A bipartisan group of House members led by Rep. Jeff Denham filed a petition Wednesday to force a vote on four immigration bills over the objections of Republican leadership.
It’s rare for a Republican lawmaker to attempt to force a vote against the wishes of a House speaker from his own party. Getting the backing of enough colleagues to actually take advantage of the arcane maneuver is almost unheard of.
The petition needs signatures from a majority of House members to be considered. If at least 18 Republicans sign the petition, it is expected that all Democrats also will sign, providing the signatures needed to force a vote.
Denham, R-Calif., said in an interview beforehand that he expects over a dozen House Republicans to sign Wednesday morning, and he’s “extremely confident” that the rest of the GOP members he needs will follow closely behind.
If all 193 Democrats sign the so-called discharge petition, it will take fewer than 20 Republicans to trigger debate on the four immigration bills.
A discharge petition can be brought up only on the first and third Monday of the month when the House is in session. June 25 is the next time the House is in session on one of those Mondays.
“The speaker can still bring up a bill any time he wants, but if he doesn’t, June 25 is coming,” Denham said.
Democrats and some rank-and-file Republicans say they are frustrated that House Speaker Paul D. Ryan won’t allow consideration of bills to address the status of hundreds of thousands of people brought to the country illegally as children, including many Californians. They were provided temporary deportation relief and work permits under the Obama-era Deferred Action for Childhood Arrivals program.
President Donald Trump ended the program last fall and told the House and Senate they had until March 5 to fix it. Congress’ attempts at a solution stalled after a federal judge temporarily stopped the program from shutting down in pending legal challenges. The Supreme Court refused the Trump administration’s request to expedite the case, and it could be fall at the earliest before it makes its way through the normal appeals process.
“The president gave us a deadline, and Congress failed to meet that deadline without even a debate,” Denham said.
Ryan’s spokeswoman, AshLee Strong, said in response to the petition, “We continue to work with our members to find a solution that can both pass the House and get the president’s signature.”

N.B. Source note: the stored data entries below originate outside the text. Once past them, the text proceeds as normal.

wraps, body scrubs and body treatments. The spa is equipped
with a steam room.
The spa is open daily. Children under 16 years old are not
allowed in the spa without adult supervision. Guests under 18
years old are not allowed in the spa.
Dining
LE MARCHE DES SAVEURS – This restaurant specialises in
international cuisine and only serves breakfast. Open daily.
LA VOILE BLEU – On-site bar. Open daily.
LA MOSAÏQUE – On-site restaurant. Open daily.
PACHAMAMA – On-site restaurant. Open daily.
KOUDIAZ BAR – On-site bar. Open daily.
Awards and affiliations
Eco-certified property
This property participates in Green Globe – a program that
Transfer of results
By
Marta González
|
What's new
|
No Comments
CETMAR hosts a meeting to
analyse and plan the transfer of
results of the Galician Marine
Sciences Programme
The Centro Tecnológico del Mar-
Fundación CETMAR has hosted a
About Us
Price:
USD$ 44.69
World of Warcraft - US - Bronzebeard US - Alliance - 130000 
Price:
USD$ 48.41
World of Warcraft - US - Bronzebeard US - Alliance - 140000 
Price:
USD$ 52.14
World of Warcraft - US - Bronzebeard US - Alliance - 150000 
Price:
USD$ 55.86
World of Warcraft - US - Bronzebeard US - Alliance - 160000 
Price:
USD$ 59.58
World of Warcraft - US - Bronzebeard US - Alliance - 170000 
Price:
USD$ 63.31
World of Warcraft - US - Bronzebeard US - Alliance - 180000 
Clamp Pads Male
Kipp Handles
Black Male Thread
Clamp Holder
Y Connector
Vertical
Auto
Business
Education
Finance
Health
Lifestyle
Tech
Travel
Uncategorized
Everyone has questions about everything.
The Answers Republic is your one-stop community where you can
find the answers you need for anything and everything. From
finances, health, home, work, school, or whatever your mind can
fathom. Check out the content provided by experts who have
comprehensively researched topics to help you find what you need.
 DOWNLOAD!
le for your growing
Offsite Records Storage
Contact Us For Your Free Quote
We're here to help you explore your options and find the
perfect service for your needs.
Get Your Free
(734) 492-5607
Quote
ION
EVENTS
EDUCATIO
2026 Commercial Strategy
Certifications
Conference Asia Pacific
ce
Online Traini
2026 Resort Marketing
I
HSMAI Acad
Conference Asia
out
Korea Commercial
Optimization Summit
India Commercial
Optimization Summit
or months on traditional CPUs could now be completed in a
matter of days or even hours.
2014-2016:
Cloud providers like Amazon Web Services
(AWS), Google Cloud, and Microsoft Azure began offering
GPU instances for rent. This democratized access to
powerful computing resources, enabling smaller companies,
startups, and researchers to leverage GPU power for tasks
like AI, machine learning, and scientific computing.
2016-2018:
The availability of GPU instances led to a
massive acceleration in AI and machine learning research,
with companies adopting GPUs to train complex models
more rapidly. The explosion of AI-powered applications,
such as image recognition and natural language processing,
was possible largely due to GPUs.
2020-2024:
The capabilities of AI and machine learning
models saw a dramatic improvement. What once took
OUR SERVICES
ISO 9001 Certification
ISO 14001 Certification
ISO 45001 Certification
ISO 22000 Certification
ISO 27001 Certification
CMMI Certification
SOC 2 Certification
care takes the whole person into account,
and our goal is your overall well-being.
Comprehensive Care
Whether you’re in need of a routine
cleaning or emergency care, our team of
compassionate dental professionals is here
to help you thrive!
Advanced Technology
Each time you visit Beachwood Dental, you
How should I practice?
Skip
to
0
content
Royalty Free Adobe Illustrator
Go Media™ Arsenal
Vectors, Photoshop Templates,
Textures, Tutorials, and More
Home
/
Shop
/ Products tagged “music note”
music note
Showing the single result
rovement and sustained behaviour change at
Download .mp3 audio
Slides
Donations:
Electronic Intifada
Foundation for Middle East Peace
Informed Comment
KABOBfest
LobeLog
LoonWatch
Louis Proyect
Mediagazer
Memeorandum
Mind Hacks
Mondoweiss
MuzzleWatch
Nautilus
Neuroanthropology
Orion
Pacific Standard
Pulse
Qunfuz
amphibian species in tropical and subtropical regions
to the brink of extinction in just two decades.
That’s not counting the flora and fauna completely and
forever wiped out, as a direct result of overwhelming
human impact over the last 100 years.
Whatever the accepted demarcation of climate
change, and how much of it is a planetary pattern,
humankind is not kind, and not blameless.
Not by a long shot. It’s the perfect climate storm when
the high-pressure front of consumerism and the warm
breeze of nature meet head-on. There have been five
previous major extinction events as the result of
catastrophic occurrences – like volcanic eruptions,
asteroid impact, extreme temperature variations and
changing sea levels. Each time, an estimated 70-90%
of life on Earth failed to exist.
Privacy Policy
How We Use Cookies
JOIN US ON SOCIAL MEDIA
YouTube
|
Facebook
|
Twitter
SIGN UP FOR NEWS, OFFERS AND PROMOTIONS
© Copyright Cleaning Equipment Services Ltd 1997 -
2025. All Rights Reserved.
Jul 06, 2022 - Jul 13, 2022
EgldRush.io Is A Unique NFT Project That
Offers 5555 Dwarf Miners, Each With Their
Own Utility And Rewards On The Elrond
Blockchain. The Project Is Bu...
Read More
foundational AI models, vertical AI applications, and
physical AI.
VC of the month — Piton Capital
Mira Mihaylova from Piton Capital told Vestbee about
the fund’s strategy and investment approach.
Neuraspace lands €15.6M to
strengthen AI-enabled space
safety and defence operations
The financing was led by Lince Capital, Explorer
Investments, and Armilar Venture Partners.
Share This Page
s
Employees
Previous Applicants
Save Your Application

If the discharge petition gets the backing of more than half of all House members, it would trigger what is called a “queen of the Hill” vote on four immigration bills: one favored by the Trump administration, one preferred by Democrats, one bipartisan proposal and an immigration bill of Ryan’s choice. If more than one is passed, the bill with the most votes would move forward to the Senate.
All four would help so-called Dreamers to some degree, though they differ on how much border security or immigration enforcement they include in exchange. For example, the Trump-backed bill also would dramatically reduce legal immigration and provide money to build a wall at the southern border, while the Democrats’ favored bill would deal only with legal status of Dreamers.
Ryan has said voting on the four bills is a waste of time because Pres. Trump may not be willing to sign whatever the House passes.
Denham got 247 House members to sign on as co-sponsors of a resolution to hold the vote. He was hoping to pressure Ryan to bring up legislation, but the speaker has shown no sign he will.
Democrats said they waited for Republicans to take the lead, because if Democrats had tried to force a vote through a discharge petition, it would be seen as partisan.
Rep. Pete Aguilar, a California Democrat and the sponsor of one of the bills that would be considered, said frustration has grown since there has been no corresponding movement in the House after the Senate voted on several immigration bills in February. None of the Senate bills got enough support to pass.
“At least the Senate debated and discussed some competing measures. Here in the House, the people’s House, it’s sad that we don’t even get an option because one individual, the speaker, doesn’t want that to happen, even if committee chairs want to have debate, even if rank-and-file members want to have debate,” Aguilar said. “I think that frustration is fairly palpable on both sides of the aisle among rank-and-file members.”
Denham, who represents a heavily Latino and agricultural district, has worked behind the scenes on immigration issues for years. While he has publicly disagreed with his party’s leaders on immigration before, a discharge petition is a dramatic escalation of the difference of opinion. Denham is facing a slew of challengers in the June 5 primary.
A discharge petition has been successfully used only twice in the past 20 years — in 2002 to pass campaign finance legislation and in 2015 to renew the charter of the Export-Import Bank.